Noch brisanter sind die geplanten Änderungen im Arbeitsrecht. Die SPD stimmte widerwillig einer Ausweitung der höchstzulässigen Wochenarbeitszeit zu – statt täglicher Obergrenzen. Das könnte das Ende des traditionellen Achtstundentags bedeuten. Zudem werden längere befristete Arbeitsverträge diskutiert, was bei den Gewerkschaften auf scharfe Kritik stößt. Gleichzeitig stocken Sozialreformen in den Bereichen Gesundheit und Rente aufgrund interner Koalitionsquerelen.

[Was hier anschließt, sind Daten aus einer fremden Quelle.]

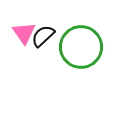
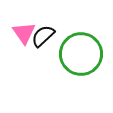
green circle: moved 7 px down
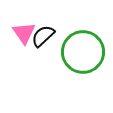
green circle: moved 2 px right, 2 px up
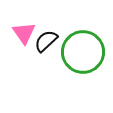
black semicircle: moved 3 px right, 5 px down
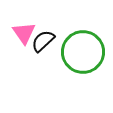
black semicircle: moved 3 px left
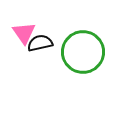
black semicircle: moved 3 px left, 2 px down; rotated 30 degrees clockwise
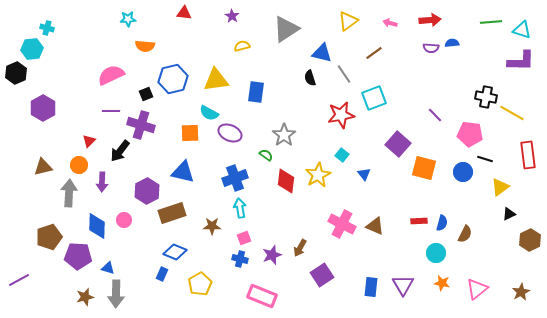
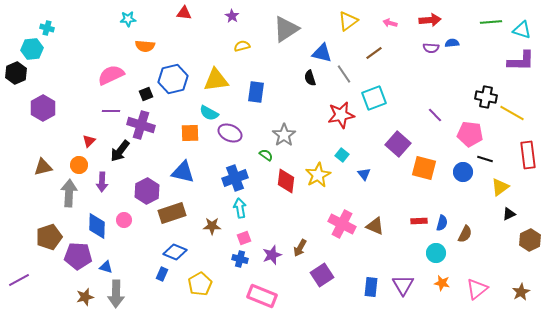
blue triangle at (108, 268): moved 2 px left, 1 px up
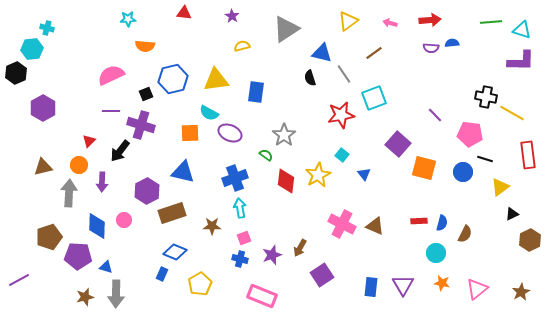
black triangle at (509, 214): moved 3 px right
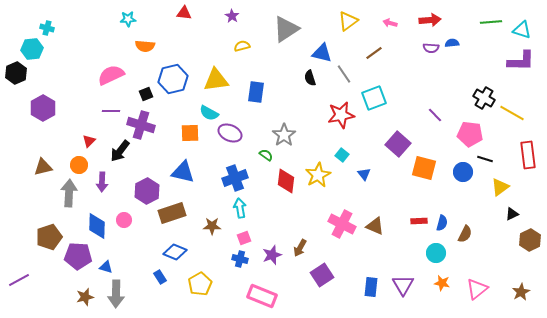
black cross at (486, 97): moved 2 px left, 1 px down; rotated 20 degrees clockwise
blue rectangle at (162, 274): moved 2 px left, 3 px down; rotated 56 degrees counterclockwise
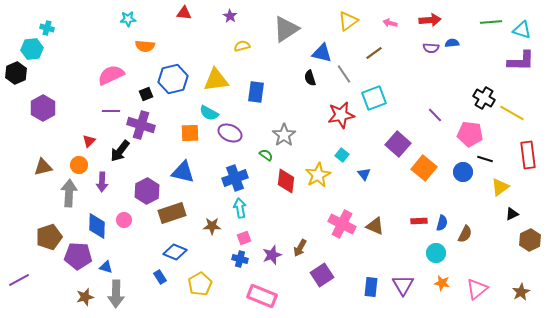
purple star at (232, 16): moved 2 px left
orange square at (424, 168): rotated 25 degrees clockwise
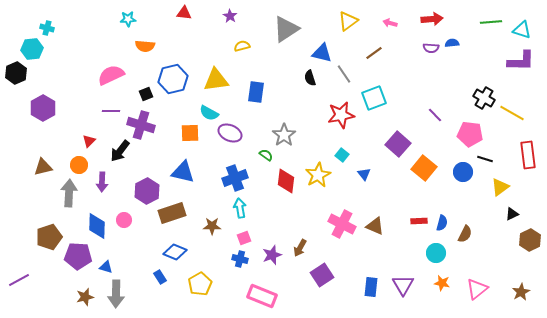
red arrow at (430, 20): moved 2 px right, 1 px up
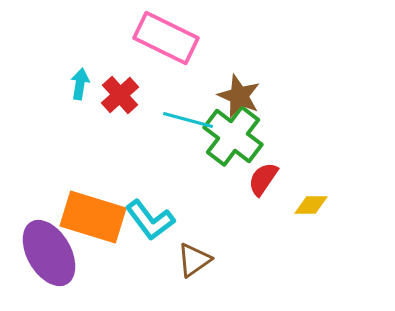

Führungsfiguren beider Lager betonen die Notwendigkeit schmerzhafter Anpassungen. Friedrich Merz mahnte vor seiner Wiederwahl, Widerstände gegen Veränderungen überwinden zu müssen. Roland Koch argumentierte, nur mutige Führung könne die politische Mitte retten. Auf dem Verhandlungstisch liegen Arbeitsrecht, Arbeitnehmerrechte in der digitalen Wirtschaft, die Steuerreform und der Abbau von Subventionen – doch der interne Widerstand ist groß.

Das Ergebnis dieser Gespräche wird über Deutschlands politische Stabilität und wirtschaftliche Zukunft entscheiden. Scheitern die Verhandlungen, droht eine weitere Radikalisierung. Ein erneuter Fokus auf Wohlstand könnte zwar die demokratische Mitte stärken – doch nur, wenn beide Seiten unpopuläre Maßnahmen akzeptieren.